=== PAGE EXTRACT ===

Gail J. McGovern (born 1952) is an American businessperson, who became president and CEO of the American Red Cross on June 23, 2008.  McGovern held top management positions at AT&T Corporation and Fidelity Investments.  She is a member of the board of trustees of Johns Hopkins University and the board of directors of DTE Energy.

Early life
Born in 1952 and raised as Gail J. Rosenberg in Springfield, New Jersey.  She received a Bachelor of Arts degree in quantitative sciences from Johns Hopkins University in 1974 and an MBA from Columbia Business School in 1987.

Career
She began at AT&T Corporation as a programmer also working in sales, marketing and management.  Eventually she became the executive vice president of the consumer markets division, the largest business unit, responsible for $26 billion in residential long-distance service.  She held this role from 1997 to 1998.

She joined Fidelity Investments in September 1998 as president of distribution and services.  Her department served 4 million customers with $500 billion in assets.

She was recognized by Fortune magazine in 2000 and 2001 as one of the top 50 most powerful women in corporate America.

===

SET PROBLEM A: Count how many lines in the records contain the string "kern", matching case exactly. Reply with the number only.

=== INPUT RECORDS ===

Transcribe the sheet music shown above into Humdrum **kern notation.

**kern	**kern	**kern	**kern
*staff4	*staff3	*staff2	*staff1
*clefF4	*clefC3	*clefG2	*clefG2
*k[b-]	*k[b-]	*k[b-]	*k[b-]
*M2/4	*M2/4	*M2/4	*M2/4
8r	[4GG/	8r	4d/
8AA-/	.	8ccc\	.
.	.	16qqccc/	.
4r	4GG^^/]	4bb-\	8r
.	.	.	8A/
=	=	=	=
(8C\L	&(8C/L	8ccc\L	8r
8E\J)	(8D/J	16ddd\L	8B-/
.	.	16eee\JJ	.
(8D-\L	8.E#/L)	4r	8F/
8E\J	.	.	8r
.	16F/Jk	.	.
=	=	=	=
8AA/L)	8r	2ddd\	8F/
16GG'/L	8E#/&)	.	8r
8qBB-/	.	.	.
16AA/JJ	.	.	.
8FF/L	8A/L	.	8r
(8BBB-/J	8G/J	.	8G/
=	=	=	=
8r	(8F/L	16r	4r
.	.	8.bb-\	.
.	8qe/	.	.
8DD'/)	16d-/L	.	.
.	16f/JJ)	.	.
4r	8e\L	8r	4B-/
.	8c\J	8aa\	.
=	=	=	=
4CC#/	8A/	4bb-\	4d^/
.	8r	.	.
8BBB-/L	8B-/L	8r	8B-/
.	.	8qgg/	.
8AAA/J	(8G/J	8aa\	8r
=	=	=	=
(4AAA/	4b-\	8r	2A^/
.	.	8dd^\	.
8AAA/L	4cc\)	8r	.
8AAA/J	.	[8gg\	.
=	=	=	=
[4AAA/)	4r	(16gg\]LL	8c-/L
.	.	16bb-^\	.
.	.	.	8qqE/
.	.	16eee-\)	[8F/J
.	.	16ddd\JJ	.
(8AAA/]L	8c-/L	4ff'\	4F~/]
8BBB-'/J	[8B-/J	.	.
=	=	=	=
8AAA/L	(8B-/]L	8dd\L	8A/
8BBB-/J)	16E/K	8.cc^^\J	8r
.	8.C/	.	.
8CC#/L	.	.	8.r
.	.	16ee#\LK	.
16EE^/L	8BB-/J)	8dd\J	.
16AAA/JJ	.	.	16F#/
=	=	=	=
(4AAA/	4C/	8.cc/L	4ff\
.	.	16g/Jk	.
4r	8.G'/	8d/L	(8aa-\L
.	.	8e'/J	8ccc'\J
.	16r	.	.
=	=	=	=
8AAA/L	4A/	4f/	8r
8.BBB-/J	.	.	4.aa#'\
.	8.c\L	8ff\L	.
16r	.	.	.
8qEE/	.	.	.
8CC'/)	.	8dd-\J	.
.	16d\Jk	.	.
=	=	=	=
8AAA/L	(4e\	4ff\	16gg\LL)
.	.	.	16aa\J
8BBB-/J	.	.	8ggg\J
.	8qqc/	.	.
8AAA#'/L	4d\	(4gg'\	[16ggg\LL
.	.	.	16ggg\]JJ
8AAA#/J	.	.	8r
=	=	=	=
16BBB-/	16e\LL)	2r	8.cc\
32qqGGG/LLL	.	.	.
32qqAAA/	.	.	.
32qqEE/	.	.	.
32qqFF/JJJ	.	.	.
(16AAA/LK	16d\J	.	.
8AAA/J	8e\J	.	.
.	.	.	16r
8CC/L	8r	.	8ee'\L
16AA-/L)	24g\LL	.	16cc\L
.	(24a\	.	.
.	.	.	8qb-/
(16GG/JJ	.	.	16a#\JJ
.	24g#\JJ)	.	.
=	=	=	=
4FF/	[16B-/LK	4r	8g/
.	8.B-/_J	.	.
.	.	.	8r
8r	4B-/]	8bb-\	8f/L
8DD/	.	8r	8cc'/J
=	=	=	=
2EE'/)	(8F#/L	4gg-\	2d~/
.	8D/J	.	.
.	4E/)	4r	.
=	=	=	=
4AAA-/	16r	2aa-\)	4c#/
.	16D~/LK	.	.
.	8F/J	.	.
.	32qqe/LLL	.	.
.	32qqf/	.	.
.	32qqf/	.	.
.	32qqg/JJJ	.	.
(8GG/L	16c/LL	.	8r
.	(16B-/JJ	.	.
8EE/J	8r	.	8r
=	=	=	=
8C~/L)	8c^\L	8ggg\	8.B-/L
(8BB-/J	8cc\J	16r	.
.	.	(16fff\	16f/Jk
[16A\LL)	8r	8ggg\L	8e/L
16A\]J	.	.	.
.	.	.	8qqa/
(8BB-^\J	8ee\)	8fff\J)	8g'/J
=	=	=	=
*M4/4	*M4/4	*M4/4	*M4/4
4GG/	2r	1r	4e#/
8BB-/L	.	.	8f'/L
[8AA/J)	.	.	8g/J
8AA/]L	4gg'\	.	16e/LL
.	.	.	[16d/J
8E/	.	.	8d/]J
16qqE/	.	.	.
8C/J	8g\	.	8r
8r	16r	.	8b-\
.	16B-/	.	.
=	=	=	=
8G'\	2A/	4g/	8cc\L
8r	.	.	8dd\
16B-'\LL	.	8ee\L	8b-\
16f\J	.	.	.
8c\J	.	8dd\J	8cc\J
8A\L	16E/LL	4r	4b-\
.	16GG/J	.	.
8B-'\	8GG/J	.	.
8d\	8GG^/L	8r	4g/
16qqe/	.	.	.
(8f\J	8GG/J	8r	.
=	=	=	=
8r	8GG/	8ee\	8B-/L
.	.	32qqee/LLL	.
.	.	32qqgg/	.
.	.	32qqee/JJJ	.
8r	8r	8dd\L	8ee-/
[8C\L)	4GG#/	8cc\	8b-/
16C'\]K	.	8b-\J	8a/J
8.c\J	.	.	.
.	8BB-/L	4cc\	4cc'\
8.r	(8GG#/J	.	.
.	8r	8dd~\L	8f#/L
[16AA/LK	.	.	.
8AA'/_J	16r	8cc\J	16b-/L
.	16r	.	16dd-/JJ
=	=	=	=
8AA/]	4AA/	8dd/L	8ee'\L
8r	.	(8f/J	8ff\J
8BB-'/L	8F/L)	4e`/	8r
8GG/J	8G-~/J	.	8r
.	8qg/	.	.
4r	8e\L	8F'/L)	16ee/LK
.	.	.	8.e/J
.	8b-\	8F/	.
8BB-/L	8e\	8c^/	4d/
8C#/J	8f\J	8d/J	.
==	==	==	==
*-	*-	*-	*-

===

SET PROBLEM B: According to the Gail J. McGovern biography, what position did she take at Fidelity Investments in September 1998?

EXERCISE OUTPUT A: 2

EXERCISE OUTPUT B: President of distribution and services.